OpenAI a reconnu le problème. L’entreprise a même lancé un programme de “chasse aux failles” pour inciter les experts à signaler les vulnérabilités. Elle affirme améliorer constamment ses modèles et bannir les utilisateurs qui tentent d’exploiter le système.
Le modèle GPT-5, lui, semble plus robuste. Il a refusé les demandes malveillantes dans 20 tests sur 20. Problème : ChatGPT bascule parfois sur GPT-5-mini quand les limites d’utilisation sont atteintes. Or, ce modèle allégé s’est fait avoir dans près d’un cas sur deux.

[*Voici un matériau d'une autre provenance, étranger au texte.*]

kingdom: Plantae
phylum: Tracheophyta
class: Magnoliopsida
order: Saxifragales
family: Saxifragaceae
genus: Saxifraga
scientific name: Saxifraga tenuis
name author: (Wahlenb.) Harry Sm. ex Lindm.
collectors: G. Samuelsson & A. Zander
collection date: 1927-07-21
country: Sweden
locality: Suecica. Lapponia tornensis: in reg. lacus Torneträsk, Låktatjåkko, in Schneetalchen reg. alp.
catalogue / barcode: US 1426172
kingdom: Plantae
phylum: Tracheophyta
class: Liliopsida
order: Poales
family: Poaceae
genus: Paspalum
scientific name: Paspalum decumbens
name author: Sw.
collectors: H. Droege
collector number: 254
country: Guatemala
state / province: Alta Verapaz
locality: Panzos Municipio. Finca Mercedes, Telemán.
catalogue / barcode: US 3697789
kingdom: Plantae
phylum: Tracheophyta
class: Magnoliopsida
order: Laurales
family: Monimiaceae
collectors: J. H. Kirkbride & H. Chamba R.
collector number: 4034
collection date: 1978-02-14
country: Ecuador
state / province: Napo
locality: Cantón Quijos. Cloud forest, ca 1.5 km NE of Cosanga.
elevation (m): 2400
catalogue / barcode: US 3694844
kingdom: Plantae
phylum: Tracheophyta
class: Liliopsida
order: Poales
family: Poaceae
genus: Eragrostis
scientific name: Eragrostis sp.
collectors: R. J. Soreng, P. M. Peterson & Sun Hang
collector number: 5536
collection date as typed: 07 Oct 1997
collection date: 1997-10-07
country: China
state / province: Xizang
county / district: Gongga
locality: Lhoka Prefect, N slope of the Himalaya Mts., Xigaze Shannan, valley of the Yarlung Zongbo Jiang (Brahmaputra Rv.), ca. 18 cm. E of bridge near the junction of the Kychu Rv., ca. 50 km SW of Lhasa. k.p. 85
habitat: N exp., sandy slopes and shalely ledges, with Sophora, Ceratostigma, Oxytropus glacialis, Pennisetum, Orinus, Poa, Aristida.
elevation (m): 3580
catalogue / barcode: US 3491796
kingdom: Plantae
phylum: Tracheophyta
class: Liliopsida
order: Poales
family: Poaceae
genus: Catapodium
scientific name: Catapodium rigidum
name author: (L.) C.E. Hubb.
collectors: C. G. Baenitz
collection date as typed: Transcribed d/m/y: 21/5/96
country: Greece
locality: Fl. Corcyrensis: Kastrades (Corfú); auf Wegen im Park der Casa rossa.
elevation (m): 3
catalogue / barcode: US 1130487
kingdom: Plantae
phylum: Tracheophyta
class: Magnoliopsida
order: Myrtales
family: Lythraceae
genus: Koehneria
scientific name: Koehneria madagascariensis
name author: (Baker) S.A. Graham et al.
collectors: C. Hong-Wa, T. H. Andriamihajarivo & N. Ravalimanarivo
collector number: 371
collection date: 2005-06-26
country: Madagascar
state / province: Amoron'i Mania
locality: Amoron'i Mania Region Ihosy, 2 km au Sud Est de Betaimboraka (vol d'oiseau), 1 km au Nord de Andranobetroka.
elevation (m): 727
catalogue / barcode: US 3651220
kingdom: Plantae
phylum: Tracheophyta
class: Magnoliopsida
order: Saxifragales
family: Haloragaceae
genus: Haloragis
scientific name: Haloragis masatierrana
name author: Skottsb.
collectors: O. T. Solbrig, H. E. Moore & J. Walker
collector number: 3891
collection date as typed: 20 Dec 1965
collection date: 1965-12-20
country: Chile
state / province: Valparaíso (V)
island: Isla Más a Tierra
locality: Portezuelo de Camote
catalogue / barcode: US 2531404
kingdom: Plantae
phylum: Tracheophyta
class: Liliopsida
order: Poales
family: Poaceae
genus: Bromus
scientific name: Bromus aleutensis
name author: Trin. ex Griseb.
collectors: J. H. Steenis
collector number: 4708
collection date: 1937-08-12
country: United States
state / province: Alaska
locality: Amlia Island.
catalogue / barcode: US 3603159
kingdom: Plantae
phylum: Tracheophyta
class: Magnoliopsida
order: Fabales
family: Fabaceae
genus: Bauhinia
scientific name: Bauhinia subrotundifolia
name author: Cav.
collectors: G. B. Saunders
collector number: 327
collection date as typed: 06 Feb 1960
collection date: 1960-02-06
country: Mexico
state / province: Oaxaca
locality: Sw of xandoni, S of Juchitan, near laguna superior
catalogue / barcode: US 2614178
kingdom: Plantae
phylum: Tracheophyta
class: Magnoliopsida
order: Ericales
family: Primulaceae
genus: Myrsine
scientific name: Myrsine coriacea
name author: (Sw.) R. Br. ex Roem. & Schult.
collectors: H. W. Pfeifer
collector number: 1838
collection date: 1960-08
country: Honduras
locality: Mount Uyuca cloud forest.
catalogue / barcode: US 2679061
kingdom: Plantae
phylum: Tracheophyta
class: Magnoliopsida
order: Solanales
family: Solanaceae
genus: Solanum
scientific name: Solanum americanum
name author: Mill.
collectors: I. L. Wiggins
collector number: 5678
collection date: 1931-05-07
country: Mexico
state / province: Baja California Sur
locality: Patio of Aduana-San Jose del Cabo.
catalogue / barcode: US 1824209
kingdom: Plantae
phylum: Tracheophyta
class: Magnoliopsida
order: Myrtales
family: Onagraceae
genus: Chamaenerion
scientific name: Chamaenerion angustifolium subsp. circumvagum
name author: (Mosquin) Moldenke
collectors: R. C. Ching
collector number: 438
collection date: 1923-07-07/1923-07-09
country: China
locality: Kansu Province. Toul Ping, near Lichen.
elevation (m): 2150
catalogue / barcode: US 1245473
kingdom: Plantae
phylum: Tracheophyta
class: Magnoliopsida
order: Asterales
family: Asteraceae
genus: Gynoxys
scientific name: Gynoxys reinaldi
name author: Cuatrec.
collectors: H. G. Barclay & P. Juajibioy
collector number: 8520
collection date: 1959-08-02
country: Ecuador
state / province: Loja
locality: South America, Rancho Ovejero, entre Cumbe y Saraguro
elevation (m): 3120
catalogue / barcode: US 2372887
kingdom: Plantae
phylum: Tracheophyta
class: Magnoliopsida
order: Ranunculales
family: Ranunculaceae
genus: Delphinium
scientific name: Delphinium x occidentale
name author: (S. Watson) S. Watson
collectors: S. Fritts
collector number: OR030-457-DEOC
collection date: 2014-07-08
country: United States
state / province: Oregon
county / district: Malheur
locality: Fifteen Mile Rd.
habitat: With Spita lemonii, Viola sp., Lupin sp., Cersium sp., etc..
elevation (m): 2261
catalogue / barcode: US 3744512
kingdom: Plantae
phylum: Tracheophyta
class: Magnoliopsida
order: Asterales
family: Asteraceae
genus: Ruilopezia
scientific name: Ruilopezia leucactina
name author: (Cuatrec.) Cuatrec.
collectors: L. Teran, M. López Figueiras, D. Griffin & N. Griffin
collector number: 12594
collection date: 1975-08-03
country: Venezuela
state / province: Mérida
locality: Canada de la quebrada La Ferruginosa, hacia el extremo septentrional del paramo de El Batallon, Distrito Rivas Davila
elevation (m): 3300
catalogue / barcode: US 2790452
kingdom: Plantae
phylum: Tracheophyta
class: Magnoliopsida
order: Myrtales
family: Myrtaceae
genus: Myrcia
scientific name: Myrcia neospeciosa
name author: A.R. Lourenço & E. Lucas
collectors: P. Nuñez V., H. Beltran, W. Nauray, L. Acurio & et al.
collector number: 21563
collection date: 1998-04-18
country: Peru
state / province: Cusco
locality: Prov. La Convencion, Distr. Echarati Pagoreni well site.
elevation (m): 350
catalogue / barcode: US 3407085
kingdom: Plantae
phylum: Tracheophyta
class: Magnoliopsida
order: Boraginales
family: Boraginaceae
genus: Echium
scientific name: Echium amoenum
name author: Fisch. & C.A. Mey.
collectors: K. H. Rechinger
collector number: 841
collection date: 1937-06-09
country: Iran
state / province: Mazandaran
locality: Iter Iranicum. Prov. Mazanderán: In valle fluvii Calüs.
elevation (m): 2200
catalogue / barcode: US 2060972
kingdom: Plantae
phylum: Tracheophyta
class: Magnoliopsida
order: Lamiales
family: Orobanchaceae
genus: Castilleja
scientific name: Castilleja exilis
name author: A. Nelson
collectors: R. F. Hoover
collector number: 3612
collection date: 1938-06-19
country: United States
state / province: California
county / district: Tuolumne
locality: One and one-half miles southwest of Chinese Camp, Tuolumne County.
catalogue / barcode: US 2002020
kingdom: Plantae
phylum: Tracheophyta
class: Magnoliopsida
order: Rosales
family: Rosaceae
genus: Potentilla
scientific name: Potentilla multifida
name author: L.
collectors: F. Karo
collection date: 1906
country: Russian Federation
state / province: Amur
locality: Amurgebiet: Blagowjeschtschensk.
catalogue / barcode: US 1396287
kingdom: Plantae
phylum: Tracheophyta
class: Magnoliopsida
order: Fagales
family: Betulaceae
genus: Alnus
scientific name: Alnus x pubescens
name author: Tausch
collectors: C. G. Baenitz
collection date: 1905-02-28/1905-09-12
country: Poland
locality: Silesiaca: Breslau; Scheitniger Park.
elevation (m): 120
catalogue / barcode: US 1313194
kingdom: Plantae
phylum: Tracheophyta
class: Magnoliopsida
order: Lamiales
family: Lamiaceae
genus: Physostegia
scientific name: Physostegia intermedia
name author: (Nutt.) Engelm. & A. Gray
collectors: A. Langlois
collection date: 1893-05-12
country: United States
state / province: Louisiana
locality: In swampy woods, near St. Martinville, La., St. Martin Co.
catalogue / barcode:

Une menace plus grande qu’il n’y paraît
Des chercheurs en biosécurité tirent la sonnette d’alarme. Seth Donoughe, directeur de l’IA chez SecureBio, explique que l’accès à l’expertise n’est plus réservé aux scientifiques. Désormais, un simple internaute peut poser à ChatGPT les mêmes questions qu’un chercheur en biotechnologie. Et recevoir des réponses étonnamment détaillées.
L’inquiétude est simple : ce qui était autrefois réservé à des laboratoires militaires devient accessible depuis un ordinateur portable. Les chatbots, conçus pour aider, peuvent aussi enseigner à fabriquer du napalm. Pas besoin de diplôme, juste d’un bon prompt.
D’autres experts, comme Sarah Meyers West d’AI Now, rappellent que ces failles illustrent un manque de tests rigoureux avant la mise en ligne. Laisser les entreprises s’auto-réguler, selon elle, revient à demander au renard de surveiller le poulailler. Un régulateur indépendant serait indispensable pour vérifier que ces technologies ne deviennent pas des armes à double tranchant.
Car le danger n’est pas théorique. Des acteurs malveillants utilisent déjà les LLM pour propager de la désinformation ou orchestrer des arnaques. Le pas suivant, c’est leur utilisation pour des attaques biologiques ou chimiques. Et à ce stade, un seul jailbreak pourrait suffire.
L’IA, professeur de bioterrorisme ?
Des chercheurs de Georgetown ont analysé les réponses de ChatGPT aux tests de NBC News. Résultat : certaines instructions semblaient correctes, bien que fragmentaires. En clair, le chatbot ne donne pas toujours une recette complète, mais il fournit assez d’éléments pour orienter quelqu’un qui sait déjà ce qu’il fait.
Ce phénomène a même un nom : “uplift”. Il désigne la manière dont l’IA comble les lacunes d’un utilisateur en lui servant de mentor. Pour la première fois, un amateur peut se faire coacher par un tuteur numérique sur des sujets qu’il ne devrait jamais apprendre seul.
Anthropic a d’ailleurs mené une expérience pour mesurer ce risque. Des volontaires sans formation scientifique ont été répartis en deux groupes. L’un avait accès à Internet, l’autre à son chatbot Claude Opus 4. En deux jours, ceux qui utilisaient le chatbot ont produit des plans plus complets et mieux structurés. Rien d’exploitable immédiatement, mais la différence d’efficacité était nette.
Stef Batalis, chercheuse à Georgetown, le rappelle : une IA ne distingue pas toujours un étudiant en virologie d’un terroriste en herbe. Les deux peuvent poser la même question. Et les deux auront une réponse. D’autant plus que la plupart des informations sont déjà disponibles en ligne. ChatGPT ne fait que les reformuler, poliment, avec un ton d’expert.